Transcribed page contents

────────

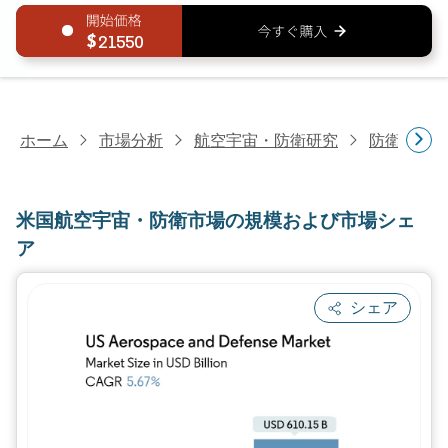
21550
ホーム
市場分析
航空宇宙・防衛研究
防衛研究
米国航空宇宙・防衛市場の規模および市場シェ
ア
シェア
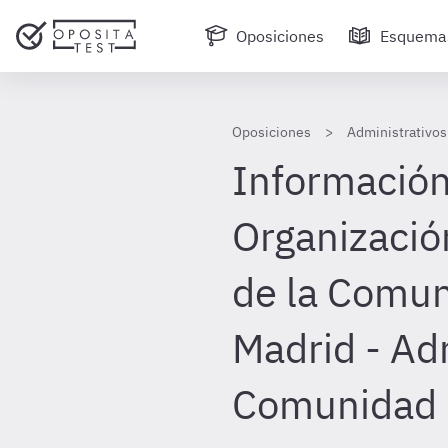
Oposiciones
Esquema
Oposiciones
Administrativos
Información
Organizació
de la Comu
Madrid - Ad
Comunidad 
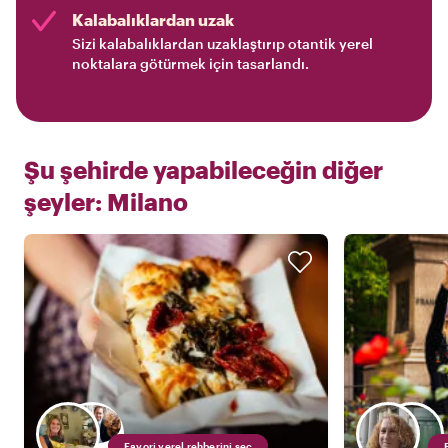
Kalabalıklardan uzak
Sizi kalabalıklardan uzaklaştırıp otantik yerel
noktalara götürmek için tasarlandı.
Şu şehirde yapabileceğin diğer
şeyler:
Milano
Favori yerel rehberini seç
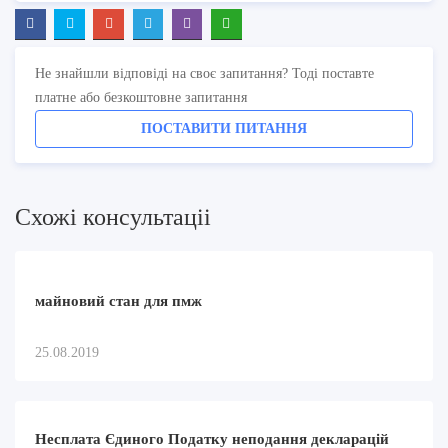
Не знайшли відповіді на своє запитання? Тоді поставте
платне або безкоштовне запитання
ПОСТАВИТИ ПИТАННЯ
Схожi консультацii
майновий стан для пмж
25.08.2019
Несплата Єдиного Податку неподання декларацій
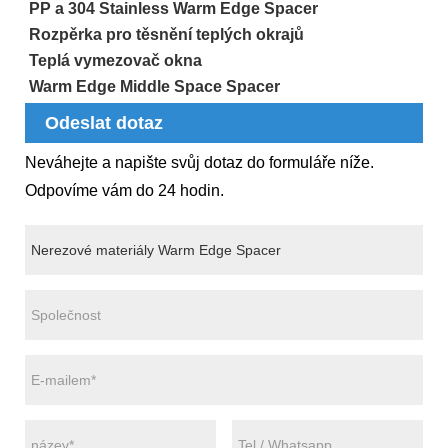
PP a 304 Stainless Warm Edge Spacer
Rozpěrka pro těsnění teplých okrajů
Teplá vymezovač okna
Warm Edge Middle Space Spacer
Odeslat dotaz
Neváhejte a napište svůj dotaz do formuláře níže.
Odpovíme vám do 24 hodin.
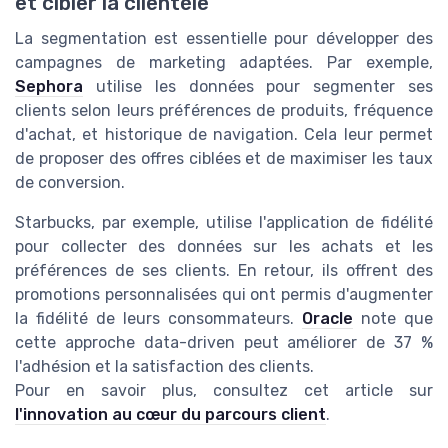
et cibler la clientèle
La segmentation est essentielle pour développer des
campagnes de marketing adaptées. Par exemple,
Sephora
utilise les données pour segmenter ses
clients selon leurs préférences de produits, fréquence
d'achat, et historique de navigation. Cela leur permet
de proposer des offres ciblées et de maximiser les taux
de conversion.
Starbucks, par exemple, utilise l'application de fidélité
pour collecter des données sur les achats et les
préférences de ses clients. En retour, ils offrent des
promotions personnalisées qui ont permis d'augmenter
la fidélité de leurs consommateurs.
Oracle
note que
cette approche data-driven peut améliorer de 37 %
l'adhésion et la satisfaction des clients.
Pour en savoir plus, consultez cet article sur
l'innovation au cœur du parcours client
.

────────

=== TO DO ===
Leaving out any images, restate every record word for word.

=== TASK RESULT ===
21550
ホーム
市場分析
航空宇宙・防衛研究
防衛研究
米国航空宇宙・防衛市場の規模および市場シェ
ア
シェア
Oposiciones
Esquema
Oposiciones
Administrativos
Información
Organizació
de la Comu
Madrid - Ad
Comunidad 
Kalabalıklardan uzak
Sizi kalabalıklardan uzaklaştırıp otantik yerel
noktalara götürmek için tasarlandı.
Şu şehirde yapabileceğin diğer
şeyler:
Milano
Favori yerel rehberini seç
Не знайшли відповіді на своє запитання? Тоді поставте
платне або безкоштовне запитання
ПОСТАВИТИ ПИТАННЯ
Схожi консультацii
майновий стан для пмж
25.08.2019
Несплата Єдиного Податку неподання декларацій
PP a 304 Stainless Warm Edge Spacer
Rozpěrka pro těsnění teplých okrajů
Teplá vymezovač okna
Warm Edge Middle Space Spacer
Odeslat dotaz
Neváhejte a napište svůj dotaz do formuláře níže.
Odpovíme vám do 24 hodin.
et cibler la clientèle
La segmentation est essentielle pour développer des
campagnes de marketing adaptées. Par exemple,
Sephora
utilise les données pour segmenter ses
clients selon leurs préférences de produits, fréquence
d'achat, et historique de navigation. Cela leur permet
de proposer des offres ciblées et de maximiser les taux
de conversion.
Starbucks, par exemple, utilise l'application de fidélité
pour collecter des données sur les achats et les
préférences de ses clients. En retour, ils offrent des
promotions personnalisées qui ont permis d'augmenter
la fidélité de leurs consommateurs.
Oracle
note que
cette approche data-driven peut améliorer de 37 %
l'adhésion et la satisfaction des clients.
Pour en savoir plus, consultez cet article sur
l'innovation au cœur du parcours client
.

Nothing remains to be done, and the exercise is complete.